For the first time in a half century, the National Park Service is revisiting one of the world’s most iconic monuments – The Gateway Arch – to integrate the magnificent memorial and its grounds with St. Louis, the Mississippi River and Illinois on the other side. They’ve announced a new international design competition, calling on the world’s best designers and architects. The competition starts now.
This story begins in September 1947, when a national design competition was held to produce a memorial to Thomas Jefferson’s Louisiana Purchase and the era of American Westward Expansion. The jury chose the most audacious entry – a gleaming 630-foot stainless steel arch, the first of several masterpieces by the gifted but short-lived Eero Saarinen.
Completed in 1965, the Gateway Arch instantly became an international destination and won immediate recognition as one of the world’s premier works of public art.
Time has been kind to the Arch, which still astonishes with its boldness and beauty. The grounds immediately surrounding it, designed by the late Dan Kiley, are also widely regarded as a masterpiece. But the site has become a kind of island – severed and isolated from the rest of the city – on its west, north, and south – and from the Mississippi River and points east.

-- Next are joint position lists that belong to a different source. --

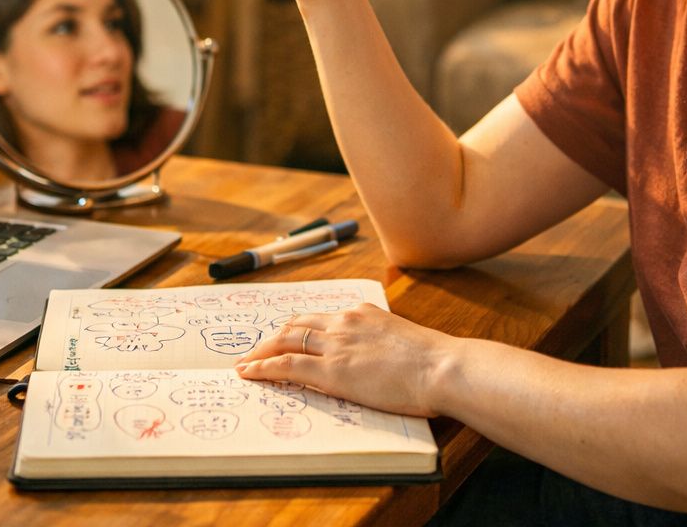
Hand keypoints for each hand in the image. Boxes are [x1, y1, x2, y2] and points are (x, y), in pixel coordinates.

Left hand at [234, 303, 456, 417]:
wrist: (441, 367)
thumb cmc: (433, 363)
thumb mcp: (402, 342)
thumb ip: (381, 344)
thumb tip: (376, 359)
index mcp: (362, 313)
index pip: (319, 318)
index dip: (297, 328)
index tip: (285, 337)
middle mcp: (344, 322)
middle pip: (295, 324)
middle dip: (272, 338)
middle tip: (255, 350)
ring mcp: (336, 345)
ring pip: (285, 341)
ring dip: (260, 352)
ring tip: (245, 364)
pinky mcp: (332, 370)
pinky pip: (287, 365)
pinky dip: (264, 367)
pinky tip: (250, 374)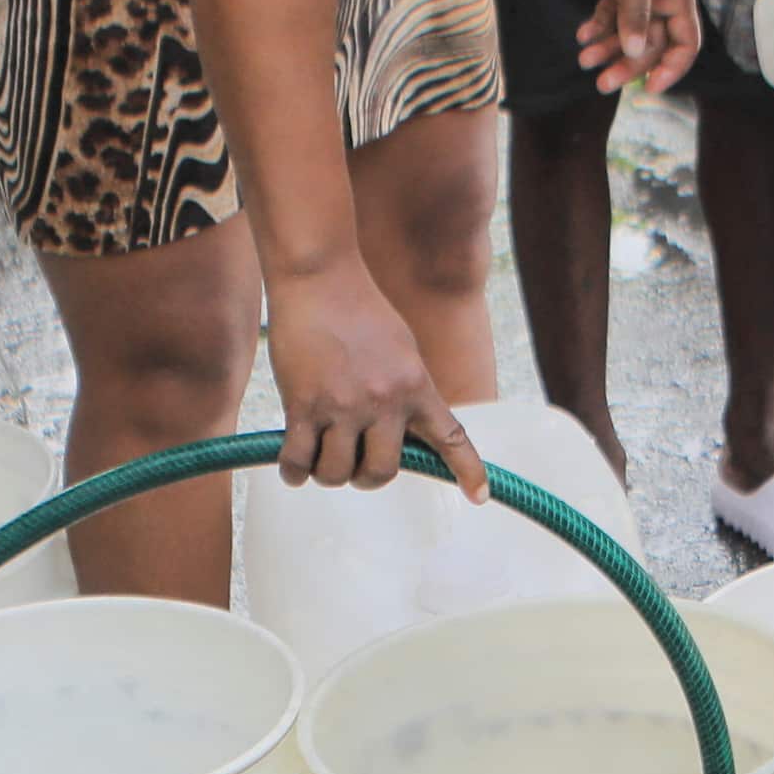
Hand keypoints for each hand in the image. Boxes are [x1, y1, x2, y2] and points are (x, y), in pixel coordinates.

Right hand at [262, 270, 479, 498]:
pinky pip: (299, 460)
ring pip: (336, 472)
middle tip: (353, 463)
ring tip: (320, 457)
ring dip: (327, 473)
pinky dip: (295, 472)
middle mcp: (384, 401)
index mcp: (416, 386)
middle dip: (365, 477)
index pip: (450, 437)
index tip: (479, 496)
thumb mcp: (403, 350)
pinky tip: (294, 468)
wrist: (319, 277)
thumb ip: (408, 392)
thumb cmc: (359, 310)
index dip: (467, 471)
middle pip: (381, 472)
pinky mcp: (304, 405)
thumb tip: (403, 435)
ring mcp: (343, 405)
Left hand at [571, 0, 700, 97]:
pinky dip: (599, 25)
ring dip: (609, 48)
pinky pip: (612, 12)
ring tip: (584, 60)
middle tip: (602, 83)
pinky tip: (582, 35)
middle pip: (652, 42)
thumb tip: (633, 51)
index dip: (670, 68)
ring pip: (629, 30)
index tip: (648, 88)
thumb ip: (634, 11)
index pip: (685, 42)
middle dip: (628, 63)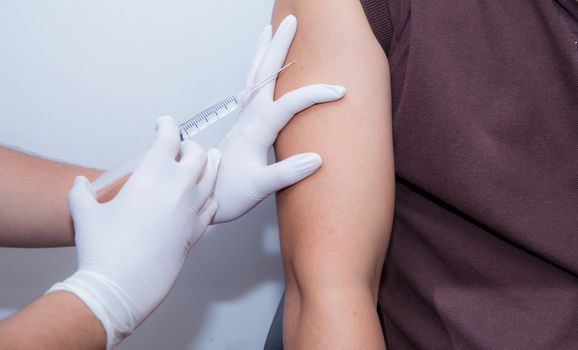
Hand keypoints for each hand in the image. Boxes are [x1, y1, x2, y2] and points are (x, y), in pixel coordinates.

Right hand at [48, 117, 219, 348]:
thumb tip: (79, 183)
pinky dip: (211, 197)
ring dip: (210, 165)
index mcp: (153, 175)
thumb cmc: (103, 250)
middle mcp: (178, 188)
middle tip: (182, 147)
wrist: (122, 285)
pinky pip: (211, 208)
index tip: (164, 123)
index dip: (168, 126)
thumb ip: (80, 193)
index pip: (169, 138)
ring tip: (210, 158)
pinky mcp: (196, 231)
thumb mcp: (85, 214)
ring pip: (211, 178)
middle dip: (190, 146)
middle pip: (197, 155)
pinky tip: (208, 197)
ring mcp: (191, 210)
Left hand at [213, 15, 346, 222]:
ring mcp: (244, 120)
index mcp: (255, 131)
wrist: (204, 198)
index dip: (315, 95)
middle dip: (279, 46)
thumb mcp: (258, 188)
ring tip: (270, 31)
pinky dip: (257, 70)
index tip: (340, 91)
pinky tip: (262, 70)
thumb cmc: (228, 194)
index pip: (288, 104)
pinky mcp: (243, 125)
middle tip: (290, 22)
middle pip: (264, 74)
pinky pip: (251, 88)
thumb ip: (286, 173)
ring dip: (264, 52)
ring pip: (254, 76)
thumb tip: (316, 158)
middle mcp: (248, 119)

Now, in the spirit of Saarinen, new inspiration is being sought. A call has been issued in accordance with a new General Management Plan by the National Park Service to better “frame” this American masterpiece. The goals: weave it back into the fabric of the city and the region … rejuvenate connections … welcome and draw people for repeated visits … and re-energize the region for living, working and visiting. As in 1947, this competition aims to invite and extract “the best from the best” to create a model for integrating open space into a city’s urban fabric. All with a construction finish line of October 28, 2015 … the 50th anniversary of the completion of the Arch.